__Article__
▽

DFlash Speculative Decoding on TPU

Ported DFlash block-diffusion speculative decoding to TPU (JAX/Flax), achieving 3.13x average speedup across 9 benchmarks. Discovered TPU verification cost is K-flat through K=1024, enabling risk-free wide-block drafting. Contributed upstream to vllm-project/tpu-inference — the first DFlash integration in the vLLM ecosystem.

Team: Aaron Feng, Zhongyan Luo, Son Nguyen, Andy Huang
Advisors: Hao Zhang, Yiming Zhao (UC San Diego)
Collaborators: Yarong Mu, Weiren Yu (Google TPU Inference team)

Contribution: Upstream PRs

Submitted to vllm-project/tpu-inference as a 3-PR chain. 14 files changed, +2277/-10 lines.

PR	Title	Scope	Status
#1868	[Spec Decoding] Add DFlash model and proposer	7 new files: model, proposer, unit tests	In review
#1869	[Spec Decoding] Integrate DFlash into pipeline	5 modified files: runner, manager, loader	Open
#1870	[Spec Decoding] Add DFlash e2e tests and CI	2 files: e2e tests, Buildkite pipeline	Open

Fork and Working Branches

Our fork: aaronzhfeng/tpu-inference

Branch	Purpose
`dflash-integration`	Full working branch with all DFlash changes
`pr_dflash_1`	PR #1868 — model + proposer
`pr_dflash_1b`	PR #1869 — pipeline integration
`pr_dflash_1c`	PR #1870 — e2e tests + Buildkite CI
`pr/dflash`	Original single-commit PR (pre-split, historical)

Key Results (TPU v5p-8)

Dataset	Category	Tau	Speedup	Baseline TPOT (ms)	DFlash TPOT (ms)
math500	math	8.80	5.72x	8.02	1.40
aime24	math	6.48	3.98x	7.69	1.93
aime25	math	6.14	3.35x	6.85	2.05
gsm8k	math	5.40	3.17x	7.32	2.31
humaneval	code	5.76	3.53x	7.70	2.18
mbpp	code	6.16	2.77x	7.31	2.64
mt-bench	chat	3.87	2.36x	7.20	3.05
alpaca	chat	2.86	1.65x	6.72	4.08
swe-bench	code	3.35	1.60x	6.85	4.27
Average		5.42	3.13x	7.30	2.66

Models: Qwen/Qwen3-4B (target) + z-lab/Qwen3-4B-DFlash-b16 (draft), greedy decoding.

K-Flat Verification

Verification cost is flat from K=16 through K=1024 on both TPU and datacenter GPU:

Hardware	K=128/K=16 Verify Ratio
TPU v5p	1.00x (flat through K=1024)
H100 SXM	1.00-1.04x
RTX 2000 Ada	1.24x

Repo Structure

tpu-spec-decode/
  README.md
  tpu-inference/        # DFlash TPU code (submodule, dflash-integration branch)

△

__Stored rows__
▽

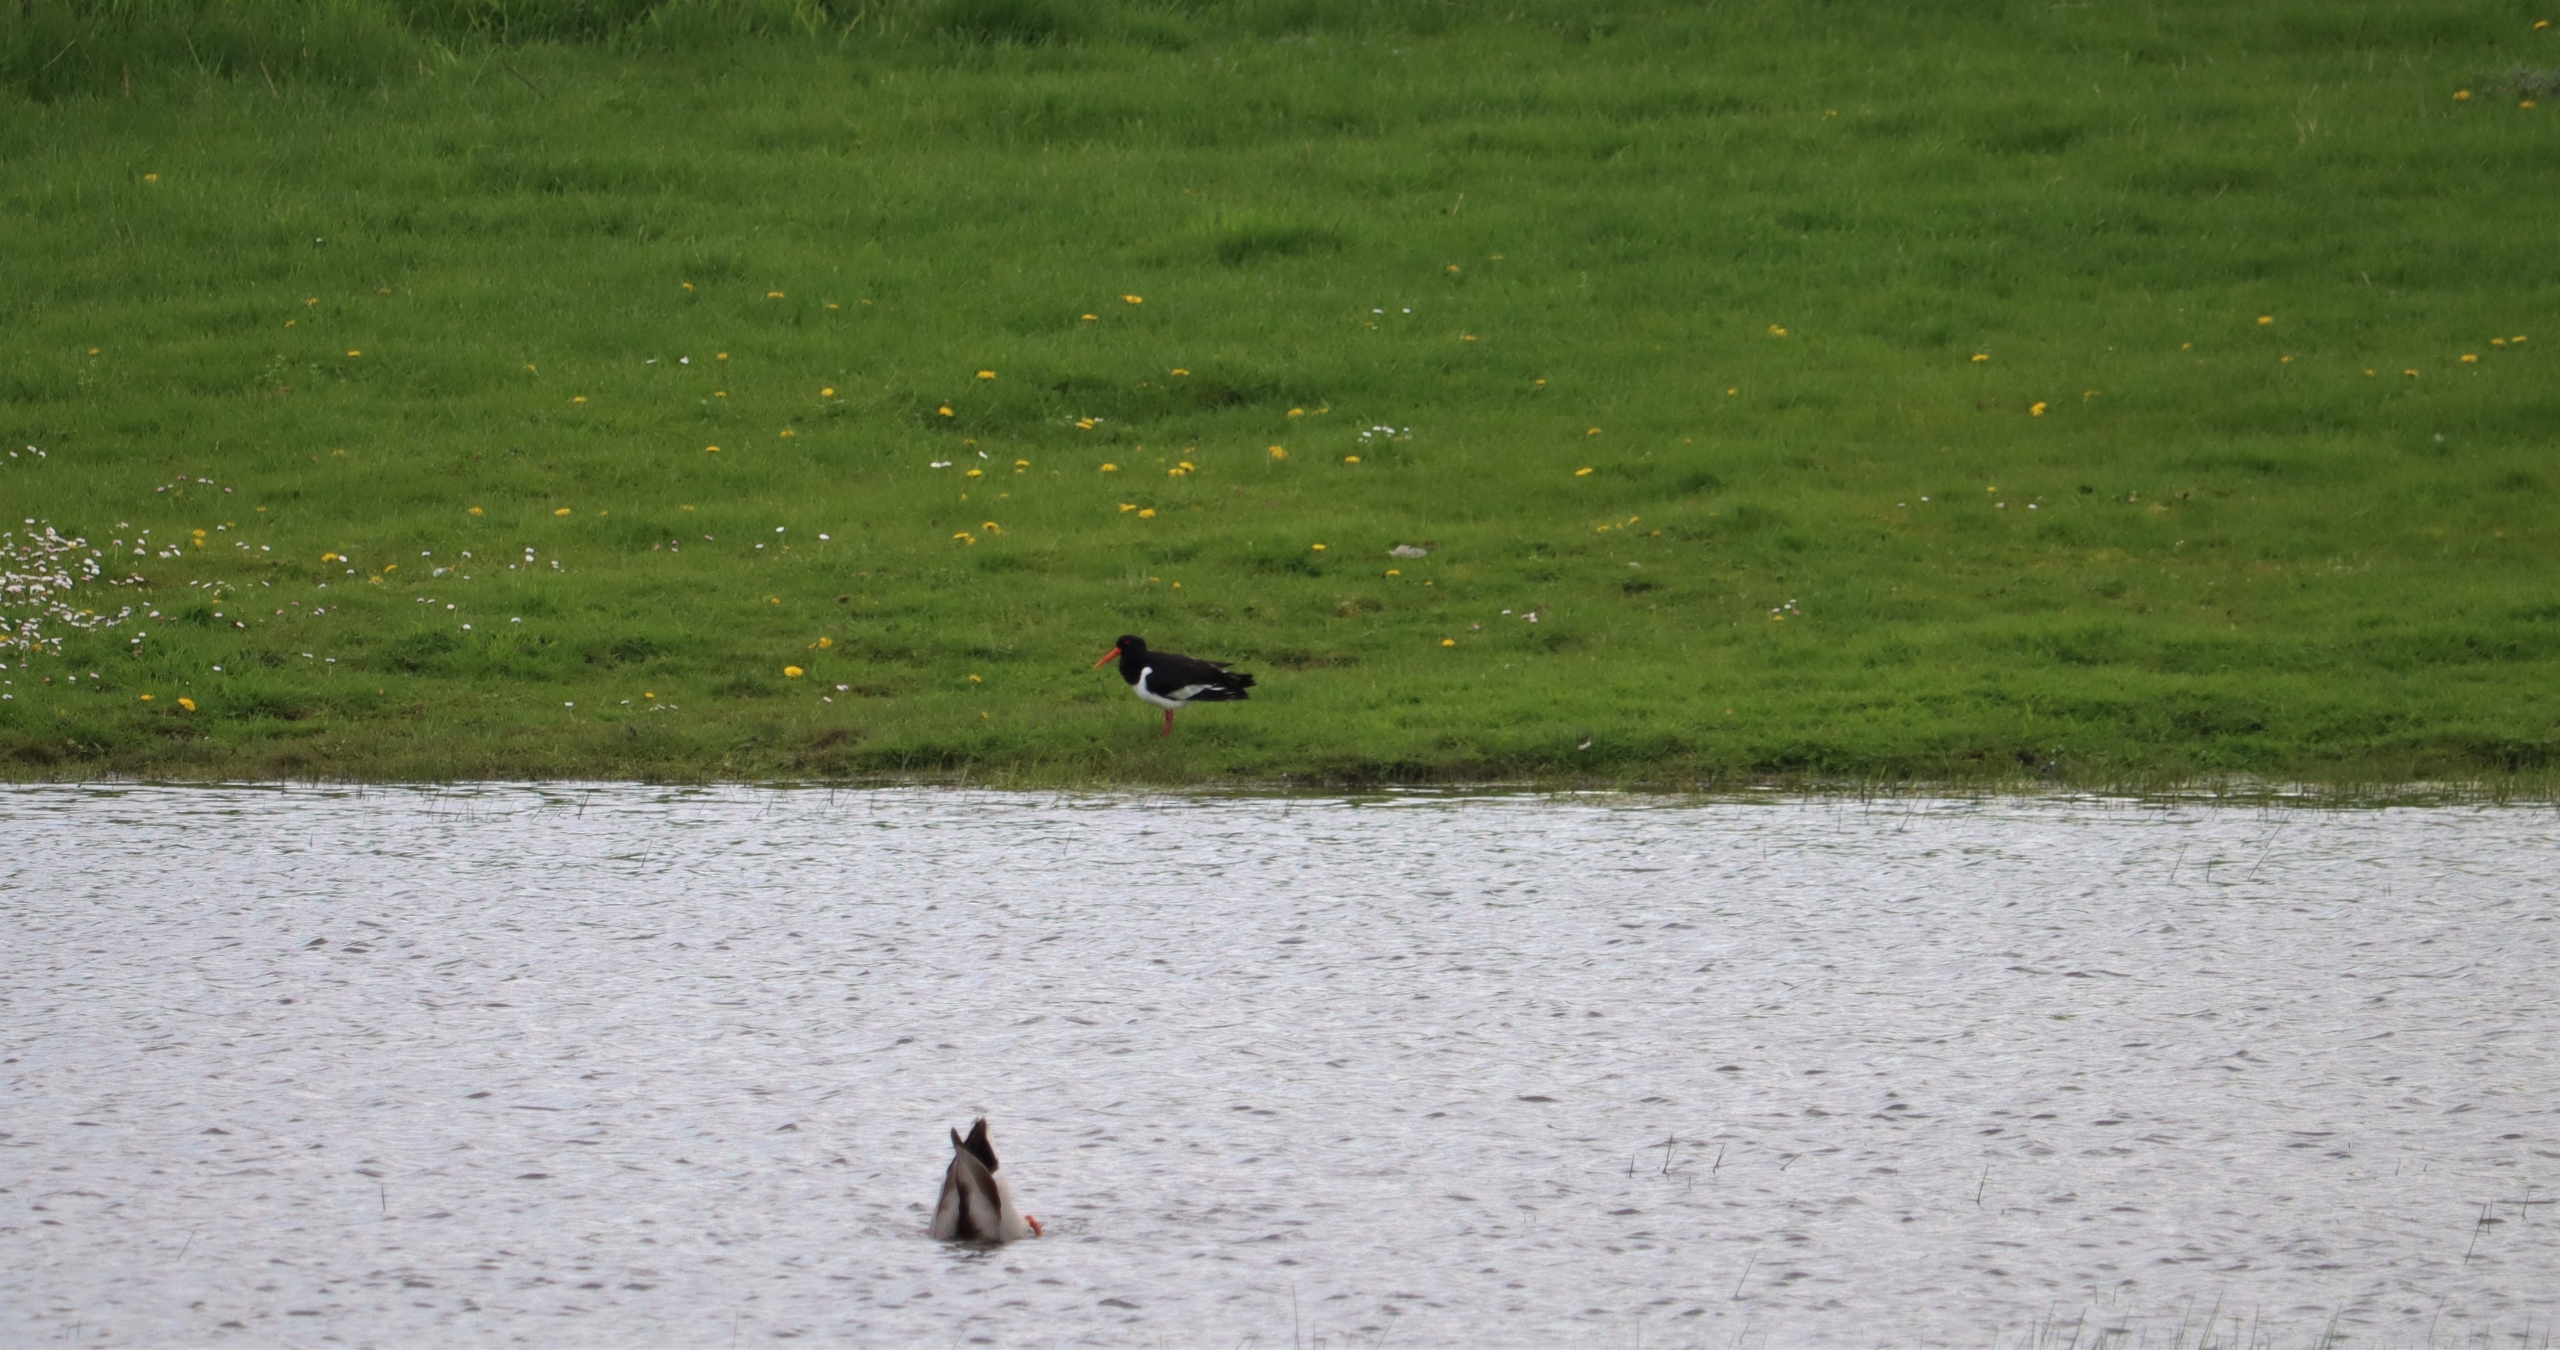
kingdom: Animalia
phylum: Chordata
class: Aves
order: Charadriiformes
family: Haematopodidae
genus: Haematopus
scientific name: Haematopus ostralegus
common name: Strandskade
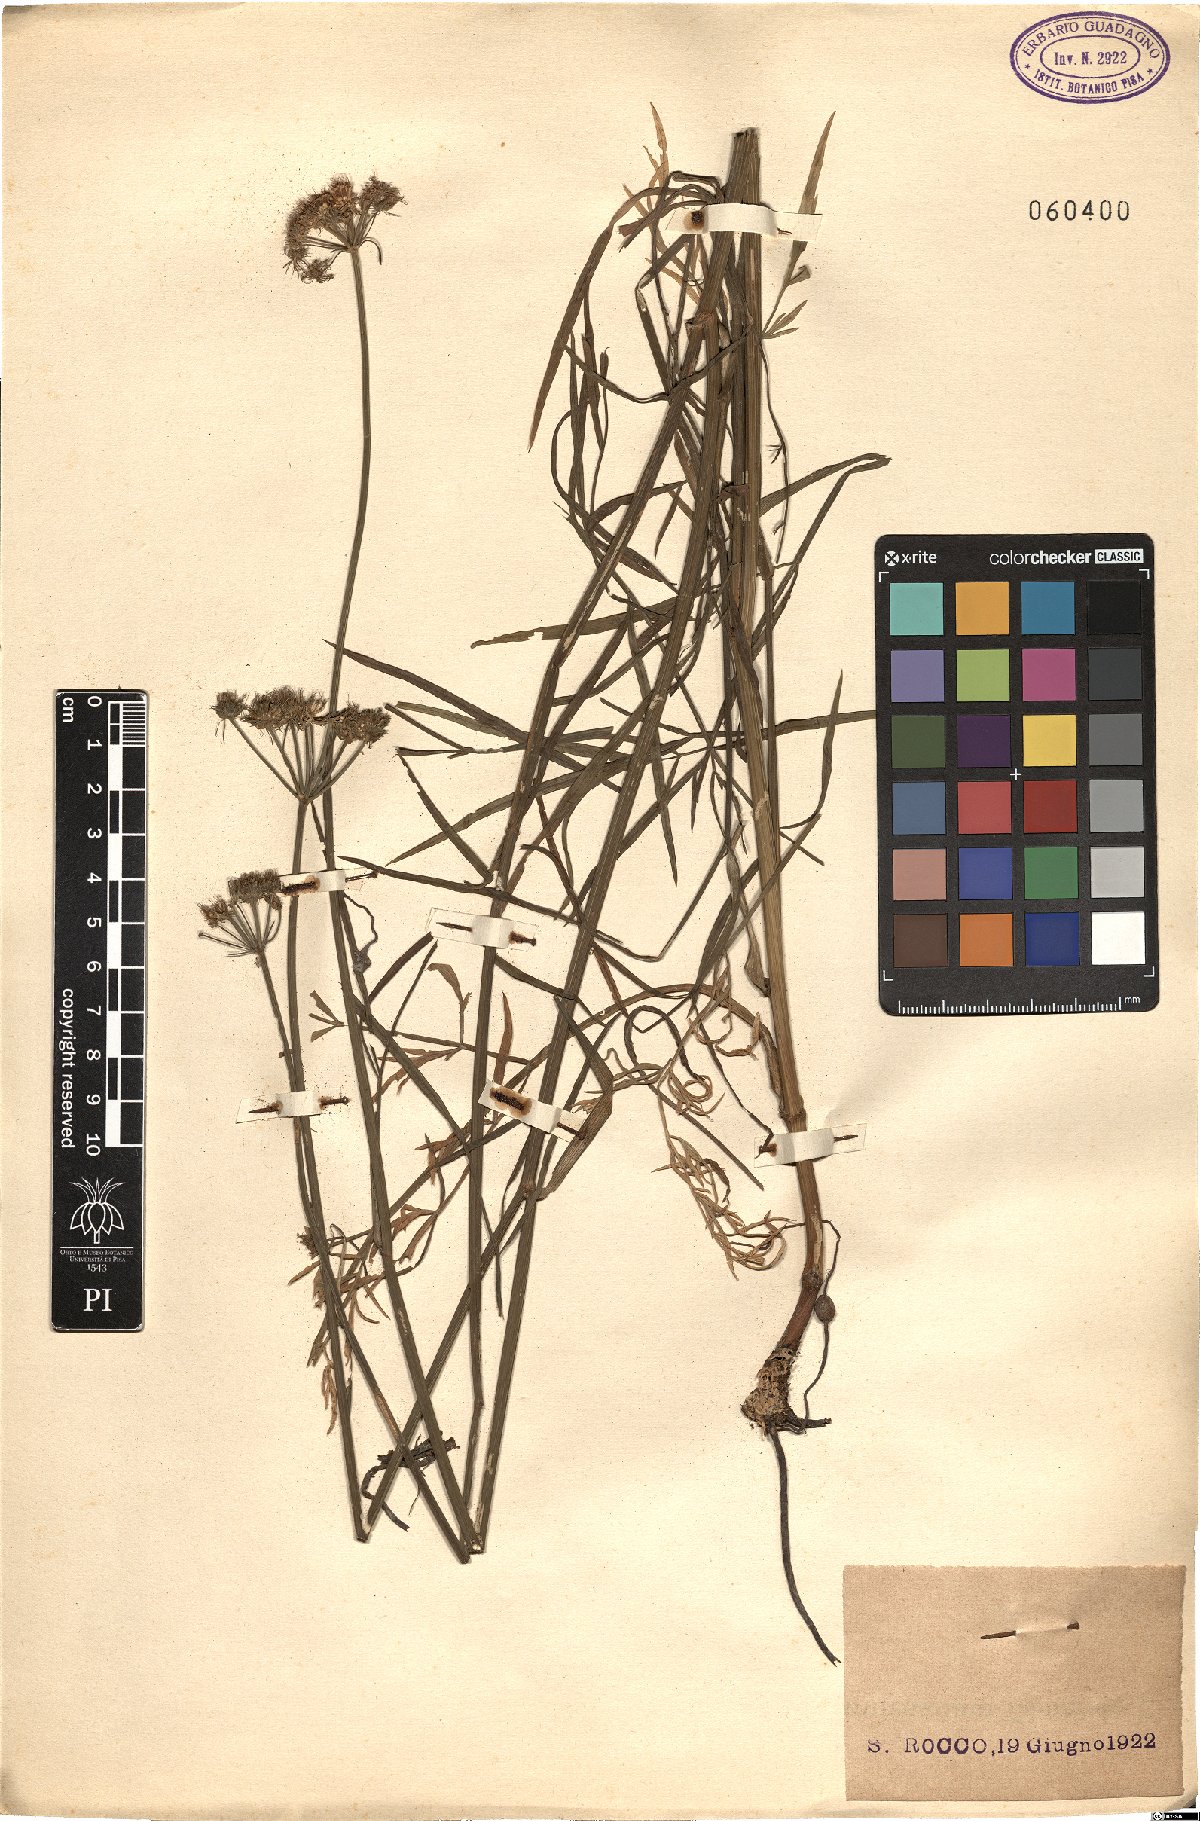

△

__Goal__
Continue the DFlash speculative decoding page from its last line.

__Task result__
  pr-ready/             # PR branches submitted upstream (see pr-ready/README.md)
  docs/                 # 52 research docs (setup, integration, experiments, PR prep)
  benchmarks/           # Standalone benchmark scripts (tau, speedup, ablation, scaling)
  tests/                # Shell wrappers + JSON test configs
  results/              # V4 and V5P benchmark JSONs + CSVs
  verification/         # Evaluation harness and validation runs
  visualizations/       # Plot scripts and rendered figures
  preparation/          # TPU environment setup (bootstrap.sh, clone_repos.sh)
  requirements.txt

Quick Start (fresh TPU VM)

git clone --recurse-submodules https://github.com/aaronzhfeng/tpu-spec-decode.git
cd tpu-spec-decode
bash preparation/bootstrap.sh

See preparation/ for full setup docs.

Running

Unit tests (no serving setup needed):

pytest tests/models/jax/test_qwen3_dflash_attention.py
pytest tests/models/jax/test_qwen3_dflash.py
pytest tests/spec_decode/test_dflash.py

End-to-end (requires PR #1868 + #1869):

python -m tpu_inference.entrypoint \
  --model Qwen/Qwen3-4B \
  --speculative_config '{"model": "z-lab/Qwen3-4B-DFlash-b16", "num_speculative_tokens": 15, "method": "dflash", "draft_tensor_parallel_size": 1}'

Documentation

The docs/ folder contains 52 documents covering the full project journey:

00-06: Setup and architecture
07-19: DFlash integration (plan, bugs, gap analysis, KV cache iterations)
20-45: Experiments and results (acceptance rates, ablation, K-flat property, GPU comparison)
48-52: PR preparation and review

DFlash

DFlash is a block-diffusion speculative decoding method that predicts multiple tokens in parallel using discrete diffusion, instead of generating them one at a time autoregressively. Given a context, the draft model denoises a block of masked positions in a single forward pass to produce K candidate tokens simultaneously, making drafting O(1) in block size rather than O(K).

Paper: "DFlash: Block Diffusion for Flash Speculative Decoding" (Chen et al., arXiv:2602.06036)
Code: z-lab/dflash (reference GPU implementation)
Draft model: z-lab/Qwen3-4B-DFlash-b16 (block size 16)
30B MoE model: z-lab/Qwen3-Coder-30B-A3B-DFlash
SGLang integration: sgl-project/sglang#16818
vLLM status: In progress on DFlash authors' side (z-lab/dflash#6); this PR is the first DFlash integration in the vLLM ecosystem (JAX/TPU backend)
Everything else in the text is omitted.